Testing download links
You can test any buyer's actual download link(s) yourself from your E-junkie Transaction Log. Just go to Seller Admin > View/Download Transaction Log (or View/Download Free Downloads Log for free links you've sent manually or via our Updates service), then click on the buyer's Transaction ID or the Item Name of any digital item in that order (note that the Transaction ID link would redirect to your Common Thank-you Page URL, if you have one set up). That will bring up the thank-you page we generated for that buyer, where you can test their download links. Note that your own test would count against the number of download Attempts you permit on that link. If you have no problems using the buyer's download link, that would rule out any problem at our end.
Please see this help page for information about link expiration.
Lately we have seen increasing reports and other indications that some nonstandard third-party software can interfere with our download process. These problems generally involve download accelerator/manager software (typically provided as a browser toolbar or extension), or some types of antivirus software, particularly if it includes a link scanner or other real-time Web browsing protection features.
You can ask affected buyers to temporarily disable such software if they're using any, or try using a different browser program which may play nicer with that software, and then try their download again. If you already scanned the file as virus-free before uploading, you may wish to reassure them of that, and you can recommend that they re-enable their antivirus scanner once the download is complete and, if they wish, scan the downloaded file for viruses before opening it.
Download connection issues
First, bear in mind that any download can only be as fast and reliable as the slowest, flakiest link in the chain, which is usually the buyer's own computer and ISP connection.

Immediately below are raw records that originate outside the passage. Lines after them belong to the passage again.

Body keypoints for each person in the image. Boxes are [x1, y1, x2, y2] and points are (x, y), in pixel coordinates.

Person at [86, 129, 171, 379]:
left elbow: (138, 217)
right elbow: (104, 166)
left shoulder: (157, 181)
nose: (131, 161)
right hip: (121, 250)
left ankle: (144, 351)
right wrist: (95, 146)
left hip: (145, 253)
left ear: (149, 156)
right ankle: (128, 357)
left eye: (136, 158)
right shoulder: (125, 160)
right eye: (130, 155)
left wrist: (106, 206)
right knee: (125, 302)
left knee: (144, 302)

While broadband connection speeds are rated in bps (small-b bits per second), computers typically report download progress in Bps (big-B Bytes per second). At 8 bits per Byte, this means the maximum download rate a buyer sees would be 1/8th their maximum rated connection speed, likely a bit less due to networking overhead, so more like 1/10th in real-world conditions -- e.g., a typical 1.5 Mbps consumer-grade broadband connection could expect to see download transfer rates around 150-180 kBps at best.
There may also be temporary issues with the buyer's ISP or a network routing issue ("Internet traffic jam") anywhere along the route across the Internet between our download server and the buyer's ISP, or their computer could have malware such as a virus that's hogging all the available bandwidth on their connection or causing their computer to misbehave, or other problems may affect the behavior of their computer or connection.
Many consumer-grade ISP connections advertised as "high speed" only provide their maximum rated speed under ideal conditions and/or for brief bursts at the very start of any download connection. This initial-burst speed is suitable to accelerate routine Web browsing, as most Web pages and the images and other content embedded in them are generally rather small files, but larger files would only see that max speed as the download begins, which quickly gets throttled down to a much slower speed as the download size exceeds anything that would normally be viewed as part of a Web page. Most "bandwidth test" sites only test transfer rates using a fairly small file that would be unlikely to encounter the throttled-down speeds that some ISPs may impose on longer-term downloads in progress.
Download server performance
We use Amazon S3 to store and serve downloads on a long-term basis, which is about as high-performance and robust a download service as one can get at the current state of the art. After you upload a file, or after the first download of a remotely-hosted file stored on your server, within 15 minutes we would have a copy of that file synced up to our Amazon S3 provisions, from where all subsequent downloads of that file would be served, as long as we detect the original file has not changed since its last download. However, downloads within that initial 15 minute window (or in the unlikely event of an outage at Amazon S3) would be served from our Tucson datacenter, which may result in less than ideal download speeds, as we need to throttle the bandwidth allocated to such downloads in order to keep the rest of our service available to the Internet at large -- i.e., we can't allow these early downloads to saturate all our servers' available bandwidth, as that would make our site, Admin panels, and Cart service unresponsive.